Machine learning developed LKB1-AMPK signaling related signature for prognosis and drug sensitivity in hepatocellular carcinoma.

Hepatocellular carcinoma (HCC) is one of the most common tumors worldwide, posing a significant threat to the life and health of people globally. LKB1-AMPK signaling pathway plays a significant role in the regulation of cellular metabolism, proliferation and survival in cancer. To construct a LKB1-AMPK signaling-related gene signature (LRS), an ensemble of ten machine learning algorithms was applied across four datasets. Several indicators were employed to assess the effectiveness of LRS in forecasting immunological responses. Additionally, in vitro studies were conducted to investigate the biological roles of LKB1 in HCC. The optimal LRS developed using the Lasso algorithm served as a significant risk factor for HCC patients. HCC patients with a high LRS score exhibited poorer prognoses, with 1-, 3-, and 5-year ROC AUC values of 0.863, 0.826, and 0.831, respectively. Conversely, a low LRS score was associated with higher levels of CD8 T cells, NK cells, macrophages M1, cytolytic activity, T cell co-stimulation and ESTIMATE scores.
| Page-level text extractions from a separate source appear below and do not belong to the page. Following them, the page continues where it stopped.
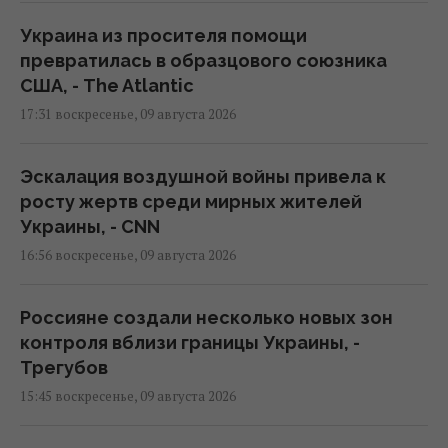
Украина из просителя помощи
превратилась в образцового союзника
США, - The Atlantic
17:31 воскресенье, 09 августа 2026
Эскалация воздушной войны привела к
росту жертв среди мирных жителей
Украины, - CNN
16:56 воскресенье, 09 августа 2026
Россияне создали несколько новых зон
контроля вблизи границы Украины, -
Трегубов
15:45 воскресенье, 09 августа 2026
Additionally, HCC cases with lower LRS score showed elevated PD1&CTLA4 immunophenoscores, and TMB scores, while exhibiting reduced TIDE and tumor escape scores. The IC50 values for several chemotherapy and targeted therapy were found to be lower in HCC cases with higher LRS score. Furthermore, gene set enrichment analysis revealed that pathways related to angiogenesis and NOTCH signaling were more active in the high LRS score group. Over-expression of LKB1 led to decreased proliferation, migration, and invasion in HCC cells by regulating AMPK and PD-L1 expression. Our investigation developed a novel LRS for HCC, serving as an indicator for predicting clinical outcome and immunotherapy response.